Durch den Klimawandel könnte die Pilgerreise von Muslime nach Mekka in den kommenden Jahren lebensbedrohlich werden. Wissenschaftler vom pakistanischen Wetter- und Klimadienst gehen davon aus, dass der sogenannte Hadsch wegen der steigenden Temperaturen in seiner bisherigen Form nicht aufrechterhalten werden kann.

    Muslimische Pilger umrunden die Kaaba. Die Kaaba ist ein vier-eckiges Gebäude im Innen-Hof von der Moschee in Mekka.
    Die Pilgerreise Hadsch nach Mekka könnte wegen des Klimawandels lebensbedrohlich werden. (Rafiq Maqbool / AP / dpa / Rafiq Maqbool)
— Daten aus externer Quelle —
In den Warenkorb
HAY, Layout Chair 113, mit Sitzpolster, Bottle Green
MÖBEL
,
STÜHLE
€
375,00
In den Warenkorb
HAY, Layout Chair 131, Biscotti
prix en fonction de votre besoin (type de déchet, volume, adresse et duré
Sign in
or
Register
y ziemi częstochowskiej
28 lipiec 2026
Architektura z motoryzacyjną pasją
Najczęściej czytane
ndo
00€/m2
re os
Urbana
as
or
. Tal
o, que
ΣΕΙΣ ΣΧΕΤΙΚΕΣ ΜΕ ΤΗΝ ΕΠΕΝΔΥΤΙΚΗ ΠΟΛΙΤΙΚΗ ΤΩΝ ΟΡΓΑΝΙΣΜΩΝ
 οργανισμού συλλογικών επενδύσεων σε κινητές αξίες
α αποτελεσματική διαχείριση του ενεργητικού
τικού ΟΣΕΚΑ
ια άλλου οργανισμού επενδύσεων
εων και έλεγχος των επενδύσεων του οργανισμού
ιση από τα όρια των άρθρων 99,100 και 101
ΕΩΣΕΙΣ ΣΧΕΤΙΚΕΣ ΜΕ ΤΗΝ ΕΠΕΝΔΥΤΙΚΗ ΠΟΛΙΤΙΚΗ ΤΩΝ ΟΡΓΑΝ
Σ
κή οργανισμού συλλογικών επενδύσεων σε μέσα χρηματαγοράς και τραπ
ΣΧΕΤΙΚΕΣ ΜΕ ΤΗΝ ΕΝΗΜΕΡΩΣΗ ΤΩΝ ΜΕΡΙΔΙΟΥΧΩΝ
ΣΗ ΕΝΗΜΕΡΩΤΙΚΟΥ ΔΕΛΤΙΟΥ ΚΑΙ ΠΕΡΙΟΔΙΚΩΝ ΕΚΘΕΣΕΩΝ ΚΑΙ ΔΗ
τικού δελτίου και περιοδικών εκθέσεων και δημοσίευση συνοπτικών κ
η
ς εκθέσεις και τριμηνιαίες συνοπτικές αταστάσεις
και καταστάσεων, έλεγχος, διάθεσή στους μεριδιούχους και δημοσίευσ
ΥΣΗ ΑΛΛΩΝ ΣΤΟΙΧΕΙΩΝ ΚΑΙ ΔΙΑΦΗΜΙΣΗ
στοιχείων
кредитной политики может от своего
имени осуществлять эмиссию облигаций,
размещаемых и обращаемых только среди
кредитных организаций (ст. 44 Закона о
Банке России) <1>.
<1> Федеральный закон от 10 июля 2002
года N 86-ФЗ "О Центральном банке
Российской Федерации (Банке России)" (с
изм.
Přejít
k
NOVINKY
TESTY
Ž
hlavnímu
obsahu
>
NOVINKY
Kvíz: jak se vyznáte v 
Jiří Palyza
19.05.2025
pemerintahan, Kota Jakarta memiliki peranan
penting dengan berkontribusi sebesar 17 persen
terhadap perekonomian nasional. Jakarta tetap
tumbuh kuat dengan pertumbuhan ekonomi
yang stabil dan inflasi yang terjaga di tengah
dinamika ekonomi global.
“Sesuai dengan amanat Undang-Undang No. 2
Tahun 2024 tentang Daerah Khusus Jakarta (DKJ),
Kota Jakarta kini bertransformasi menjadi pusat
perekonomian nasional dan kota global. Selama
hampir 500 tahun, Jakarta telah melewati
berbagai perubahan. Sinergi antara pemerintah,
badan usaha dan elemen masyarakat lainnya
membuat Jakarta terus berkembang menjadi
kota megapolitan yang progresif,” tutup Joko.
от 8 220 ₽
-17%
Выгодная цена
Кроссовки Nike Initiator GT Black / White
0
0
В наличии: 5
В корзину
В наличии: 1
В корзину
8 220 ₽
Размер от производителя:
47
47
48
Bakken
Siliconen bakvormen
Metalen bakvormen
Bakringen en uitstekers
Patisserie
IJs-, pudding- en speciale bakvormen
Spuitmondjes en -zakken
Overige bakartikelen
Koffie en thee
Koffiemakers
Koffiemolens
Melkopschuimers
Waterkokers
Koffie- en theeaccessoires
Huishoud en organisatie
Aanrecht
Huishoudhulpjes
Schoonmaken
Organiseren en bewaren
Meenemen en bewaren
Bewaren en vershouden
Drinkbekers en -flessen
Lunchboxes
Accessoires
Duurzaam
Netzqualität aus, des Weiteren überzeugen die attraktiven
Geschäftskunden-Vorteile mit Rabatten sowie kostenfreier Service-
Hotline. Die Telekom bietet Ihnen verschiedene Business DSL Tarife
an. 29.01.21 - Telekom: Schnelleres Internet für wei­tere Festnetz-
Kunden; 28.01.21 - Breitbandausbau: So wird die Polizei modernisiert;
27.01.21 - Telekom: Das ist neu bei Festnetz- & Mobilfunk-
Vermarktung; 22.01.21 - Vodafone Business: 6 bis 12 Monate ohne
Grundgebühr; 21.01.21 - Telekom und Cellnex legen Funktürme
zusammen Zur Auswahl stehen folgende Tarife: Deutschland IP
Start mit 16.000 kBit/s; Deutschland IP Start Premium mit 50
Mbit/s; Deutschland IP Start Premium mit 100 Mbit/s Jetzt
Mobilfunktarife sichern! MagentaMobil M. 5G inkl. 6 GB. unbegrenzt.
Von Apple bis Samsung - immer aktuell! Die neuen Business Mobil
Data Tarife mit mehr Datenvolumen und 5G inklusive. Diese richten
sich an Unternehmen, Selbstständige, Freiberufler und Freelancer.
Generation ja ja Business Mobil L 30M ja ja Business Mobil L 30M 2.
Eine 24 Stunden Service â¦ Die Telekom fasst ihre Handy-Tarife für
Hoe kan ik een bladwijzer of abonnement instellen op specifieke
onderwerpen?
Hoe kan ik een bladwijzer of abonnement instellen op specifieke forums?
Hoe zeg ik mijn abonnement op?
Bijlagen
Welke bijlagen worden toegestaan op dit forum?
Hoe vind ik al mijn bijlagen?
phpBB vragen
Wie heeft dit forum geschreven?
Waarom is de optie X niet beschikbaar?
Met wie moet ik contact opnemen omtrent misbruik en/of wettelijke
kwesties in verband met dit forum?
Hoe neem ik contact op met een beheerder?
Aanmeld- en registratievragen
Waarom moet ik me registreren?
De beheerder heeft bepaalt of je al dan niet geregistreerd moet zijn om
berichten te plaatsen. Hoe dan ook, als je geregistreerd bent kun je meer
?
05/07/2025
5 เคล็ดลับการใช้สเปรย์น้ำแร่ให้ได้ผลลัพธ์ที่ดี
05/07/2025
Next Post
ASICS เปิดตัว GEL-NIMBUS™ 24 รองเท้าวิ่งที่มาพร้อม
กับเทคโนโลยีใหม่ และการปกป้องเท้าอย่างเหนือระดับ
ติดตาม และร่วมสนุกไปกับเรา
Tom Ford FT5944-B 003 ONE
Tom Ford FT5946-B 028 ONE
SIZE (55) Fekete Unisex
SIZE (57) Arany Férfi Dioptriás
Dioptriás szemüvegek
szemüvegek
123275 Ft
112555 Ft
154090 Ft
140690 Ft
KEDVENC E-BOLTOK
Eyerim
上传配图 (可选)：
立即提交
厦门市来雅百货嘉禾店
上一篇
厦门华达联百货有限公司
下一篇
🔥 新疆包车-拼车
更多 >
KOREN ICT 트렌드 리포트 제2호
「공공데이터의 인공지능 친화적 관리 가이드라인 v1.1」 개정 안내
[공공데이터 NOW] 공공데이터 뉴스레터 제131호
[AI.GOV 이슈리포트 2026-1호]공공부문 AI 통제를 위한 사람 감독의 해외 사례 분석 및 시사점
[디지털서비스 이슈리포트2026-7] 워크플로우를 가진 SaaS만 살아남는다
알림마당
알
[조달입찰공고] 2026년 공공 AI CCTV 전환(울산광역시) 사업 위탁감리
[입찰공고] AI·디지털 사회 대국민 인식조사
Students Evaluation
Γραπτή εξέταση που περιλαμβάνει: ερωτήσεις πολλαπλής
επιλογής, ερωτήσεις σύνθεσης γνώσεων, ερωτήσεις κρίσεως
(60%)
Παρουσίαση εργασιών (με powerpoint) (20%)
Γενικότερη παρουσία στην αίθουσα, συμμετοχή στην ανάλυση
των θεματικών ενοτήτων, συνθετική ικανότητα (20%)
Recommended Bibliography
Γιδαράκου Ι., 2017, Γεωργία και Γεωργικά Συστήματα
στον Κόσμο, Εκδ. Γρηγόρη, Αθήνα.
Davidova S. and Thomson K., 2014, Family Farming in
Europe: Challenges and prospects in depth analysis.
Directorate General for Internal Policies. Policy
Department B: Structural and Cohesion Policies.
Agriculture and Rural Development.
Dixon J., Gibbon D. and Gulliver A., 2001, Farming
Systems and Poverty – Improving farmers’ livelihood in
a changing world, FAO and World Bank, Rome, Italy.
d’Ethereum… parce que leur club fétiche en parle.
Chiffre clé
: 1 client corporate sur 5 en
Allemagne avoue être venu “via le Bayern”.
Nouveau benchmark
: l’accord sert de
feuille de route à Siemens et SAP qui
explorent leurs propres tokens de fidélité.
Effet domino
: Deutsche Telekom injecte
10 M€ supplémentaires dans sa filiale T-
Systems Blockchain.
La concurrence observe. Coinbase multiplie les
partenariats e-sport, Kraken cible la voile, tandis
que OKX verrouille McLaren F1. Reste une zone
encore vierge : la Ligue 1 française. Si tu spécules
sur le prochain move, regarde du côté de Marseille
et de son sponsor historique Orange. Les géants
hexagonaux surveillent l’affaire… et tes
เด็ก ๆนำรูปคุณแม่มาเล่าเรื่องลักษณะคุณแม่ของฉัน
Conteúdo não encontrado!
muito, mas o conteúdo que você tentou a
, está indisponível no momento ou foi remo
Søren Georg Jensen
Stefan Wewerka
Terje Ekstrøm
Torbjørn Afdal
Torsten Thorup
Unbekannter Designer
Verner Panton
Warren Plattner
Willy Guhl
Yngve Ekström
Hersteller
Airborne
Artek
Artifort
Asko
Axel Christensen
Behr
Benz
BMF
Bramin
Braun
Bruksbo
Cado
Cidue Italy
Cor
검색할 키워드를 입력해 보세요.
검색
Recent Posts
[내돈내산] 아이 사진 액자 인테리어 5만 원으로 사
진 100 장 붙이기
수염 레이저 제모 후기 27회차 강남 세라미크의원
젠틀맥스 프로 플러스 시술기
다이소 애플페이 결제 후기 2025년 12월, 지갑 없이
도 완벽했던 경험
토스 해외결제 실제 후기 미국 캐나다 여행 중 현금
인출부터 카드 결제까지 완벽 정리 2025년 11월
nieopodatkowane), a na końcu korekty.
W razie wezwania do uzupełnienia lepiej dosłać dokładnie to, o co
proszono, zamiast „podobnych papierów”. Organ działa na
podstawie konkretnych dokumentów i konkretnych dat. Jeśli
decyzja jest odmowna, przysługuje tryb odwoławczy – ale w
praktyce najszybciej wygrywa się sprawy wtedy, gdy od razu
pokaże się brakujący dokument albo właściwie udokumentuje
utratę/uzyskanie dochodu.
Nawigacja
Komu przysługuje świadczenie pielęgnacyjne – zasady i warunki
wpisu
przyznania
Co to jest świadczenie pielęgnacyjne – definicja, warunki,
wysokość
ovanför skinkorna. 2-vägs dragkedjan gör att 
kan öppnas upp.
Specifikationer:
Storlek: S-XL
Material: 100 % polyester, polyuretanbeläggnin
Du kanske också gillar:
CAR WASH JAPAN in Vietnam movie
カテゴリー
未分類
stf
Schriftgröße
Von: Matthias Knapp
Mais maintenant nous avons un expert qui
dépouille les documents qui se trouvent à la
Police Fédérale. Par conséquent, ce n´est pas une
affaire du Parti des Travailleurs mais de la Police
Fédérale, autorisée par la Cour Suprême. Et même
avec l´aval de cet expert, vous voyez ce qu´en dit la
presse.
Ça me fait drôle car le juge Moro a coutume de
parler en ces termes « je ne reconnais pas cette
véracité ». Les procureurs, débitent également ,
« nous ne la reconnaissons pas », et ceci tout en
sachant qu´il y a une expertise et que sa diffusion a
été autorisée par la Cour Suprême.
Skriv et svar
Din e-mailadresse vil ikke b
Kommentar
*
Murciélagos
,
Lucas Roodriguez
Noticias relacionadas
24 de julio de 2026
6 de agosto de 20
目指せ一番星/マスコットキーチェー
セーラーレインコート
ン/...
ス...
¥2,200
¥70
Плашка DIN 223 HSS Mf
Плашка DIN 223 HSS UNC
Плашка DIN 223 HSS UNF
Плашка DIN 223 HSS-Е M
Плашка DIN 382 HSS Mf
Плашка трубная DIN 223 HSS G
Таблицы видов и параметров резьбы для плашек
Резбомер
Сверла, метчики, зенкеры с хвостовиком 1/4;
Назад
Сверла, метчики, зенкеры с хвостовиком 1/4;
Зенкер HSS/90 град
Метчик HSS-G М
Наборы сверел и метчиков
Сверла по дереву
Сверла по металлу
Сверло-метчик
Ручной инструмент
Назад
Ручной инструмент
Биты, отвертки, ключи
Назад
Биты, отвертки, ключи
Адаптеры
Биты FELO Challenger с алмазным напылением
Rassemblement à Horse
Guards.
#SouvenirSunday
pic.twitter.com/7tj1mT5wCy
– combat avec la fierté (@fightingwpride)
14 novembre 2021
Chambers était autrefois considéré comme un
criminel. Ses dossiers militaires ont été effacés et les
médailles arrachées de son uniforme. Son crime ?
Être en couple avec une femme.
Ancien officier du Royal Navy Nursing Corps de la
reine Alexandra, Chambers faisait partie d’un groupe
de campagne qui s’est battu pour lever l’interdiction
    Die Wissenschaftler haben den Hadsch des Jahres 2024 genauer untersucht. Dabei starben mehr als 1.300 Menschen, die meisten an den Folgen der extremen Hitze im saudi-arabischen Wallfahrtsort Mekka. Dort hätten teilweise Bedingungen geherrscht, die im Freien ohne Möglichkeit zur Abkühlung auch für junge, gesunde Erwachsene potentiell tödlich sein könnten. An mehreren Tagen sei es so heiß und feucht gewesen, dass der Körper seine Temperatur durch Schwitzen allein nicht mehr habe regulieren können. Viele der Rituale, die zum Hadsch gehören, finden im Freien statt, wie das Umrunden der Kaaba.
    Der Hadsch ist eine der fünf zentralen Glaubenspflichten im Islam. Jedes Jahr nehmen an der Pilgerfahrt rund 2,5 Millionen Muslime aus aller Welt teil
    Diese Nachricht wurde am 08.05.2026 im Programm Deutschlandfunk gesendet.